Abdeljabbar El Manira est né à Rabat. Il y a étudié jusqu’à ce qu’il quitte le royaume pour sa thèse de doctorat en neuroscience à Marseille. Le 11 novembre dernier, lors d’une Assemblée générale, il est élu membre de l’Académie Royale des Sciences de Suède. Cette prestigieuse institution, fondée en 1739 par le roi de Suède de l’époque, décerne notamment les prix Nobel de physique et de chimie chaque année. « Il se peut que je sois amené à prendre part aux discussions pour le Nobel de chimie, en ce qui concerne la biologie », confie-t-il d’ailleurs à Telquel.ma.
Si son français n’a pris qu’un léger accent nordique bien qu’il vive en Suède depuis 1992, le professeur El Manira reste « très attaché au Maroc ». Il a d’ailleurs été décoré par Mohammed VI en 2010, l’année où il est devenu éminent professeur au Karolinska Institutet.
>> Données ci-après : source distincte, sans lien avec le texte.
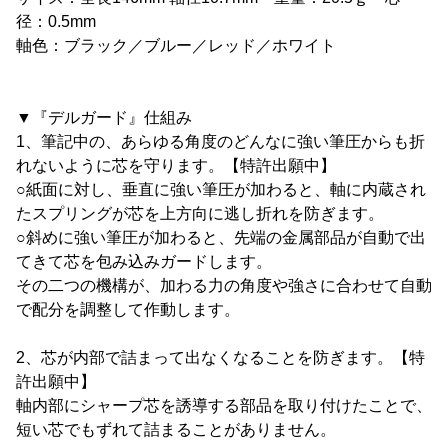
径：0.5mm
軸色：ブラック／ブルー／レッド／ホワイト
▼『デルガード』仕組み
1、筆記中の、あらゆる角度のどんなに強い筆圧からも折
れないように芯を守ります。【特許出願中】
○紙面に対し、垂直に強い筆圧が加わると、軸に内蔵され
たスプリングが芯を上方向に逃し折れを防ぎます。
○斜めに強い筆圧が加わると、先端の金属部品が自動で出
てきて芯を包み込みガードします。
その二つの機構が、加わる力の角度や強さに合わせて自動
で配分を調整して作動します。
2、芯が内部で詰まって出なくなることを防ぎます。【特
許出願中】
軸内部にシャープ芯を誘導する部品を取り付けたことで、
短い芯でもずれて詰まることがありません。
Des solutions contre Parkinson
Abdeljabbar El Manira sera officiellement membre de l’Académie après une cérémonie d’intronisation au cours de laquelle il donnera une conférence pour revenir sur l’ensemble de ses recherches. Elles se penchent sur « la manière dont le cerveau contrôle nos mouvements ». « Le cerveau calibre notre réponse motrice. Il est capable de commander des mouvements délicats pour saisir un objet fragile, mais il est aussi capable de réactivité face à un danger », nous explique le professeur. En recomposant, le circuit des neurones d’un individu sain, ses recherches permettent de faire évoluer le traitement de maladies neuropsychiatriques comme Parkinson.
Ses travaux ont d’ores et déjà permis de remettre en cause des principes scientifiques pourtant bien établis. « Avant on pensait qu’il n’y avait qu’une seule structure neurologique pour commander les mouvements. La variation de l’activité de cette structure était censée permettre de calibrer la réponse », vulgarise Pr El Manira. Une augmentation de l’activité permettait une réponse rapide, une baisse de l’activité une réponse précise. Abdeljabbar El Manira a montré qu’il y avait en réalité plusieurs structures qui agissent comme « une boite de vitesse ». « Il y a une structure pour les mouvements délicats, une autre pour les réactions rapides », précise-t-il encore. Cette découverte connait une application directe lorsqu’il s’agit de procéder à la rééducation de personne souffrant de maladie de la moelle épinière. « On cible désormais le système que l’on veut rééduquer pour réapprendre un mouvement », renchérit El Manira.
Une affaire de malentendus
Sa deuxième découverte phare connait moins d’applications concrètes, mais permet de faire avancer la recherche fondamentale. Elle a permis de mettre en lumière que contrairement à ce qui était enseigné jusqu’à présent, les neurones ne fonctionnent pas à sens unique, du cerveau vers les organes moteurs, mais communiquent aussi dans le sens retour. « On pensait qu’ils étaient indépendants, mais en fait les neurones font partie d’un système global », corrige-t-il.
Ses travaux scientifiques corrigent des ambiguïtés biologiques. Mais sur un autre terrain, Abdeljabbar El Manira dit aussi avoir été témoin d’un « énorme malentendu » lorsque les relations entre le Maroc et la Suède se sont tendues autour de la question des provinces du sud.